Ozone (O 3 )-induced respiratory toxicity varies considerably within the human population and across inbred mouse strains, indicative of gene-environment interactions (GxE). Though previous studies have identified several quantitative trait loci (QTL) and candidate genes underlying responses to O 3 exposure, precise mechanisms of susceptibility remain incompletely described. We sought to update our understanding of the genetic architecture of O 3 responsiveness using the Collaborative Cross (CC) recombinant inbred mouse panel. We evaluated hallmark O 3 -induced inflammation and injury phenotypes in 56 CC strains after exposure to filtered air or 2 ppm O 3 , and performed focused genetic analysis of variation in lung injury, as reflected by protein in lung lavage fluid.

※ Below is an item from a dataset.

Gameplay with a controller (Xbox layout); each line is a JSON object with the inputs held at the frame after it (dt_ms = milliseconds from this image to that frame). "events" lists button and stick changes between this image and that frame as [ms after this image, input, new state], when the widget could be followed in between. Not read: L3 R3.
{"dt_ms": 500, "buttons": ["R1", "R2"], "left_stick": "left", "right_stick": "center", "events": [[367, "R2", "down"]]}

Strain-dependent responses to O 3 were clear, and QTL mapping revealed two novel loci on Chr (Chromosomes) 10 (peak, 26.2 Mb; 80% confidence interval [CI], 24.6-43.6 Mb) and 15 (peak, 47.1 Mb; 80% CI, 40.2-54.9 Mb), the latter surpassing the 95% significance threshold. At the Chr 15 locus, C57BL/6J and CAST/EiJ founder haplotypes were associated with higher lung injury responses compared with all other CC founder haplotypes. With further statistical analysis and a weight of evidence approach, we delimited the Chr 15 QTL to an ∼2 Mb region containing 21 genes (10 protein coding) and nominated three candidate genes, namely Oxr1 , Rspo2 , and Angpt1 . Gene and protein expression data further supported Oxr1 and Angpt1 as priority candidate genes. In summary, we have shown that O 3 -induced lung injury is modulated by genetic variation, identified two high priority candidate genes, and demonstrated the value of the CC for detecting GxE.